Collected data entries:
..........

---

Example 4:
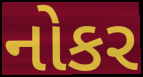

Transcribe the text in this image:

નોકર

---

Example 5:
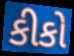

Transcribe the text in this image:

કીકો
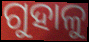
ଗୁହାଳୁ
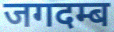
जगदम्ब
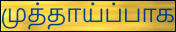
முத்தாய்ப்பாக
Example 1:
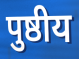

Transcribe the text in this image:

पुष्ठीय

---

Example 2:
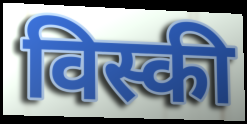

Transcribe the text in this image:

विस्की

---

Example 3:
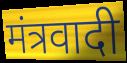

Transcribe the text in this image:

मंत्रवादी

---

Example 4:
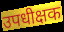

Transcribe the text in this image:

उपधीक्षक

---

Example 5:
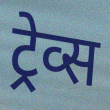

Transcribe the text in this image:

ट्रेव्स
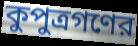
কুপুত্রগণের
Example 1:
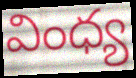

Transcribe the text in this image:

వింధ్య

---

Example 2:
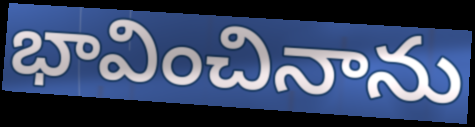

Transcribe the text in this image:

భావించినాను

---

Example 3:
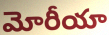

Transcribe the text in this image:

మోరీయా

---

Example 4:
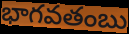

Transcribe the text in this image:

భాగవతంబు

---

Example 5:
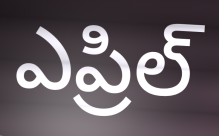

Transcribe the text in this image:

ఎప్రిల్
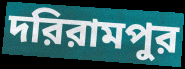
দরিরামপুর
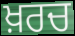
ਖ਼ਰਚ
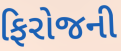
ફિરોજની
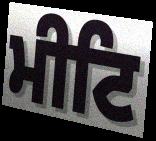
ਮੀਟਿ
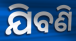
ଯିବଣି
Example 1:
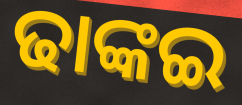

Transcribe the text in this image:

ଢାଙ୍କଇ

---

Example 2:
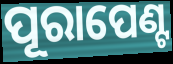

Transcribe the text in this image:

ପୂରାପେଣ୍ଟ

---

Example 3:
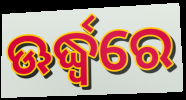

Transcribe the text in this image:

..........

• [What you need to do]: Copy every record above exactly, leaving out any pictures.

• [Response box]:
---

Example 4:

Transcribe the text in this image:

નોકર

---

Example 5:

Transcribe the text in this image:

કીકો
ଗୁହାଳୁ
जगदम्ब
முத்தாய்ப்பாக
Example 1:

Transcribe the text in this image:

पुष्ठीय

---

Example 2:

Transcribe the text in this image:

विस्की

---

Example 3:

Transcribe the text in this image:

मंत्रवादी

---

Example 4:

Transcribe the text in this image:

उपधीक्षक

---

Example 5:

Transcribe the text in this image:

ट्रेव्स
কুপুত্রগণের
Example 1:

Transcribe the text in this image:

వింధ్య

---

Example 2:

Transcribe the text in this image:

భావించినాను

---

Example 3:

Transcribe the text in this image:

మోరీయా

---

Example 4:

Transcribe the text in this image:

భాగవతంబు

---

Example 5:

Transcribe the text in this image:

ఎప్రిల్
দরিরামপুর
ਖ਼ਰਚ
ફિરોજની
ਮੀਟਿ
ଯିବଣି
Example 1:

Transcribe the text in this image:

ଢାଙ୍କଇ

---

Example 2:

Transcribe the text in this image:

ପୂରାପେଣ୍ଟ

---

Example 3:

Transcribe the text in this image:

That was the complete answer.